For example, in figure 2.4b, the statement S accesses two arrays, namely A and B. This can be represented by the following two access maps:

$$n \to \{ \mathbf{S}(i,j) \to \mathbf{A}(i,j) \}$$

and

$$n \to \{ \mathbf{S}(i,j) \to \mathbf{B}(i) \}.$$

Furthermore, for the dependency analysis (cf. 2.2.4), it is important that each memory access is either marked as a read or a write access. For the running example, A is only read, but B is both read and written. Although the read and write occur at the same location, two distinct memory accesses will be created for this, one marked as a read and one as a write.

Now that all major components of a SCoP are defined, it can be summarized as follows:

#### Definition 2.5 (SCoP).

▶ [Information provided]:

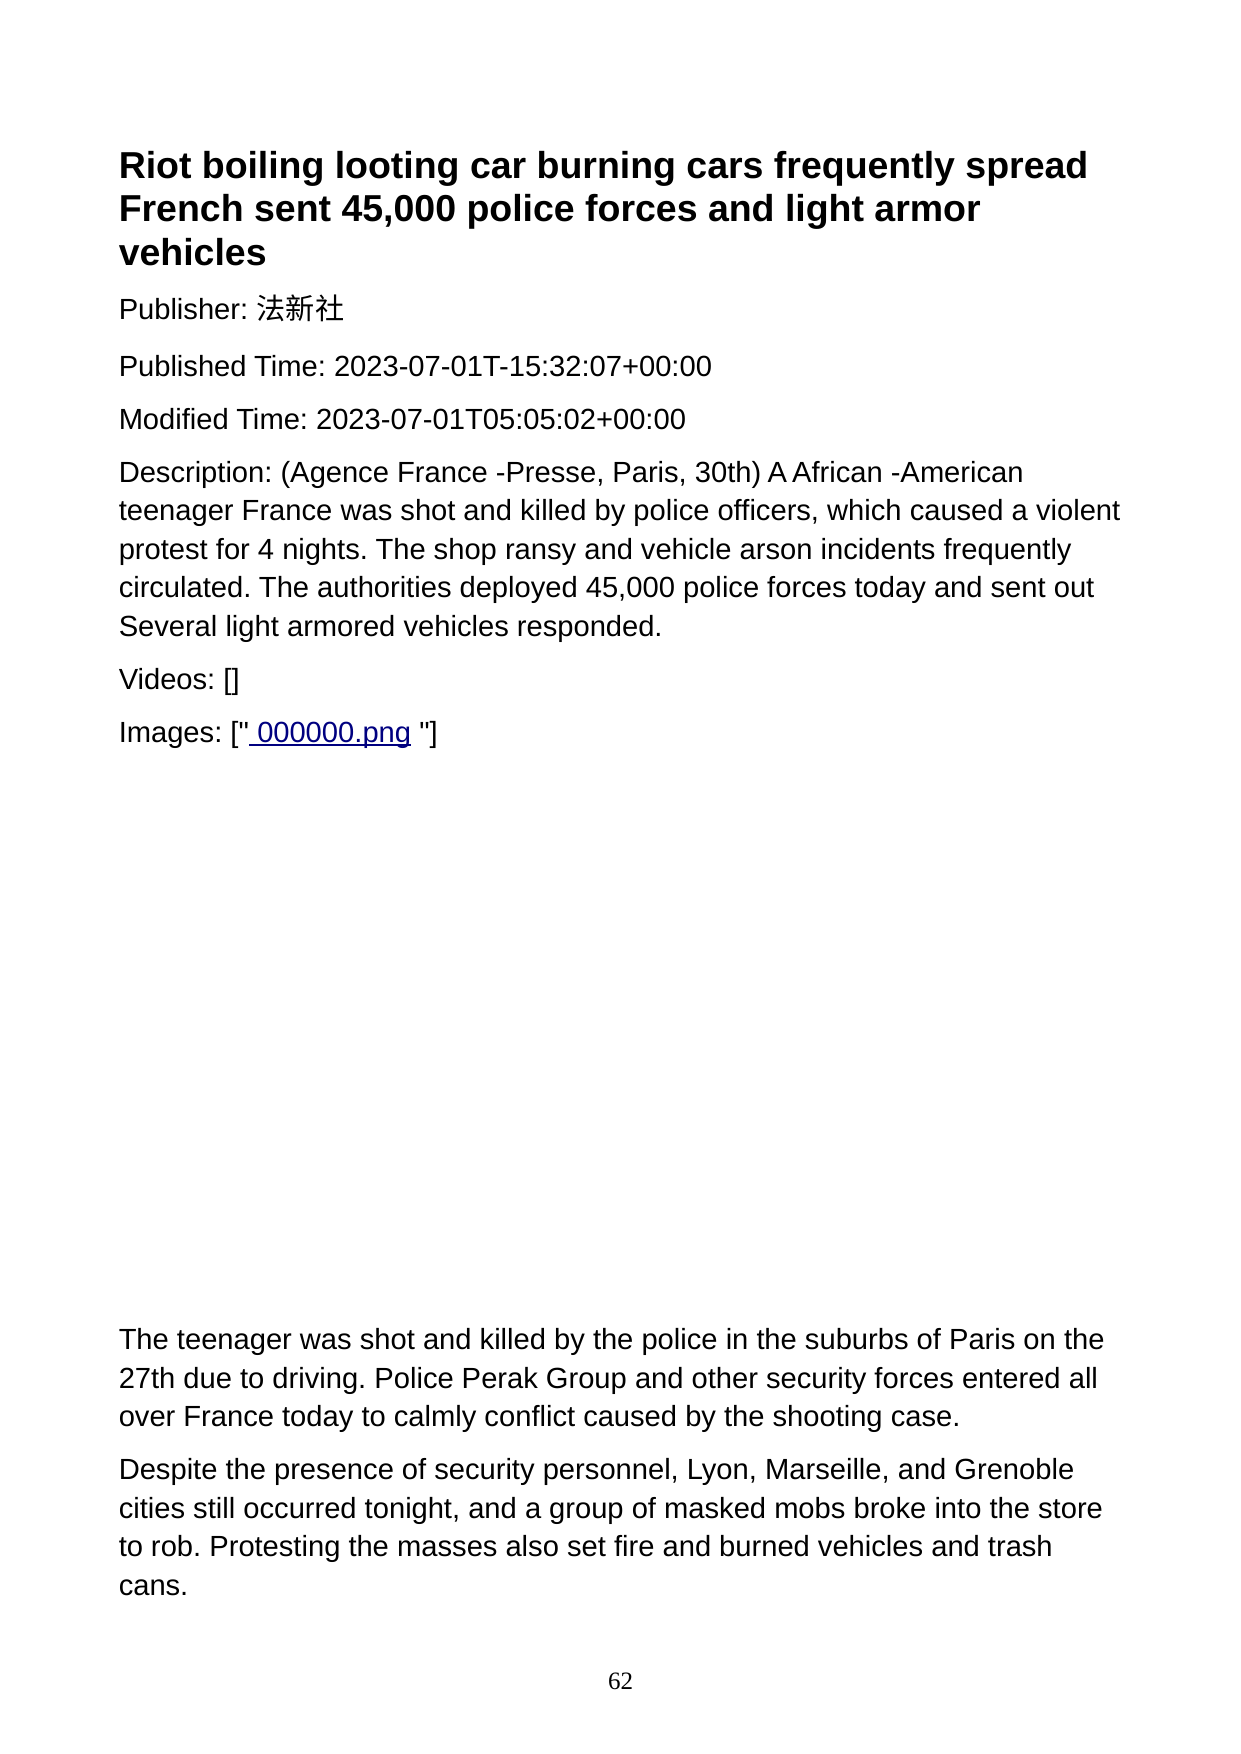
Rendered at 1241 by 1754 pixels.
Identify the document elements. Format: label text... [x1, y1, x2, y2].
==
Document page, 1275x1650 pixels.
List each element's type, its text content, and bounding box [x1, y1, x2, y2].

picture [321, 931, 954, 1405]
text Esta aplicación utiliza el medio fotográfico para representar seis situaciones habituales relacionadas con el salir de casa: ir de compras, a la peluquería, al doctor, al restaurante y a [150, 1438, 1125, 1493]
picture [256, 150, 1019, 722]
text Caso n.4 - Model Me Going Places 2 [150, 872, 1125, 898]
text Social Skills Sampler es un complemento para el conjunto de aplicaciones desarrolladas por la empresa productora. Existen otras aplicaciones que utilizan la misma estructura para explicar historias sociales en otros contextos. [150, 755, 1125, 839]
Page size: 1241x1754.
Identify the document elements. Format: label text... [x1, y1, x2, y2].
--
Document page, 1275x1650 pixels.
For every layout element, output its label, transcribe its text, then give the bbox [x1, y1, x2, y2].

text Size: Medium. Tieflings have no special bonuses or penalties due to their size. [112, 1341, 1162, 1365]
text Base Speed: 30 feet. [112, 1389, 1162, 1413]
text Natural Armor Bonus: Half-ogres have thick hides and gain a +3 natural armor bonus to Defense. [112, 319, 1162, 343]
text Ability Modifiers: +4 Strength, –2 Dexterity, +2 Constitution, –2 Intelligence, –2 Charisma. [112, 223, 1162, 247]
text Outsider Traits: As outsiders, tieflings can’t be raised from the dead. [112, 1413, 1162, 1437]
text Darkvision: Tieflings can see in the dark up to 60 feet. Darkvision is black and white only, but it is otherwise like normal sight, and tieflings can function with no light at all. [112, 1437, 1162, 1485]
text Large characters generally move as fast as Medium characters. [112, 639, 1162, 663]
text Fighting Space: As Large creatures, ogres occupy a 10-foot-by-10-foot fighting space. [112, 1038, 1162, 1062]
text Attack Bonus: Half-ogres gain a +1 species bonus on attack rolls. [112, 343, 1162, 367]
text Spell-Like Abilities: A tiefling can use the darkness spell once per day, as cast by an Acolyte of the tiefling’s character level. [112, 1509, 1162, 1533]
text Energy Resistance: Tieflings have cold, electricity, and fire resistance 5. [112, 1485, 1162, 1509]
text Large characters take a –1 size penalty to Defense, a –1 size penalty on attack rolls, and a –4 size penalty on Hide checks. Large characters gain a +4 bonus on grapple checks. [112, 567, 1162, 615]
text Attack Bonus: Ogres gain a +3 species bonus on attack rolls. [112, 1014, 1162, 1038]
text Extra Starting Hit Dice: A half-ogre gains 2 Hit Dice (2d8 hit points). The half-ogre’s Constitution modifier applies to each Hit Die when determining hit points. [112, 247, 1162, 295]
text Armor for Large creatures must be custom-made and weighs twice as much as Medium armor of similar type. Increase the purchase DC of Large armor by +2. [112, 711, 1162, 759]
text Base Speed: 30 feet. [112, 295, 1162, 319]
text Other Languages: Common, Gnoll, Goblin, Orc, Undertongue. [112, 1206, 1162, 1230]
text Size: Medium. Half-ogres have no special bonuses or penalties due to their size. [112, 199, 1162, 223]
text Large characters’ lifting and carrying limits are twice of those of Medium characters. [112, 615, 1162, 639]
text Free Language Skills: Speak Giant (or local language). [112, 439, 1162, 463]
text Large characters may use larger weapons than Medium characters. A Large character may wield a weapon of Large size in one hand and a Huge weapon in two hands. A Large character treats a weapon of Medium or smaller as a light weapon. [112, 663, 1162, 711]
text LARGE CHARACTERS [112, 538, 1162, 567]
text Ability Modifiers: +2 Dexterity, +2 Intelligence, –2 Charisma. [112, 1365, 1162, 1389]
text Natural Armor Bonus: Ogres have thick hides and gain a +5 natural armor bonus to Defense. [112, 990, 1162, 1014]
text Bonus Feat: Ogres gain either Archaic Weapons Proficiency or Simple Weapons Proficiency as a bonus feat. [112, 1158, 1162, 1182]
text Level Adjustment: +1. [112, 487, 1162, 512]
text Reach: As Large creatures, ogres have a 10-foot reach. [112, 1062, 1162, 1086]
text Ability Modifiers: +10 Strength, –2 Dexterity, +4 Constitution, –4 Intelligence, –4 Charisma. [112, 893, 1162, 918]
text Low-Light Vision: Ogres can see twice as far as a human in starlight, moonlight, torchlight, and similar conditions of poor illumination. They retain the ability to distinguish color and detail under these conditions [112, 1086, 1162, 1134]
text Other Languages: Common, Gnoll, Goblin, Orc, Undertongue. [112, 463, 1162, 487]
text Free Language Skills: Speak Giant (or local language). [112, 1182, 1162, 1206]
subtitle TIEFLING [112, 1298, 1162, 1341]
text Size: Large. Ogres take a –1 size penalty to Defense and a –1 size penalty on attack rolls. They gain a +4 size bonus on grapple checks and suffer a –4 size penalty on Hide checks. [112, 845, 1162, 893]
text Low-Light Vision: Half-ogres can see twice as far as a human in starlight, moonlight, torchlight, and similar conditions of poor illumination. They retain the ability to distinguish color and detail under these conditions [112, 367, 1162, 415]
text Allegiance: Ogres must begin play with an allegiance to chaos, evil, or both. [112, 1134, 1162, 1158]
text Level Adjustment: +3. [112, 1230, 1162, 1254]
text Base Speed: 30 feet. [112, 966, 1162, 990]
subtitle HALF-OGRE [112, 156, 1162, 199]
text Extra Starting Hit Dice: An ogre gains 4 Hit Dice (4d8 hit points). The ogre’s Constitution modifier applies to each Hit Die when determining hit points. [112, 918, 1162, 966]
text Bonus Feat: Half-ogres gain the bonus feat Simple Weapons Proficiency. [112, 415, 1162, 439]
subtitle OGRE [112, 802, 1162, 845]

▶ [Task instructions]:
1 – Transcribe the part of the access-map passage that opens with the words containing "Furthermore, for the" and closes with "Definition 2.5 (SCoP).".
2 – In the access-map passage's running example, which array is only read?
The listing comes from a source separate from the access-map passage.

▶ [Solved tasks]:
1 –
Furthermore, for the dependency analysis (cf. 2.2.4), it is important that each memory access is either marked as a read or a write access. For the running example, A is only read, but B is both read and written. Although the read and write occur at the same location, two distinct memory accesses will be created for this, one marked as a read and one as a write.

Now that all major components of a SCoP are defined, it can be summarized as follows:

#### Definition 2.5 (SCoP).

2 – Array A.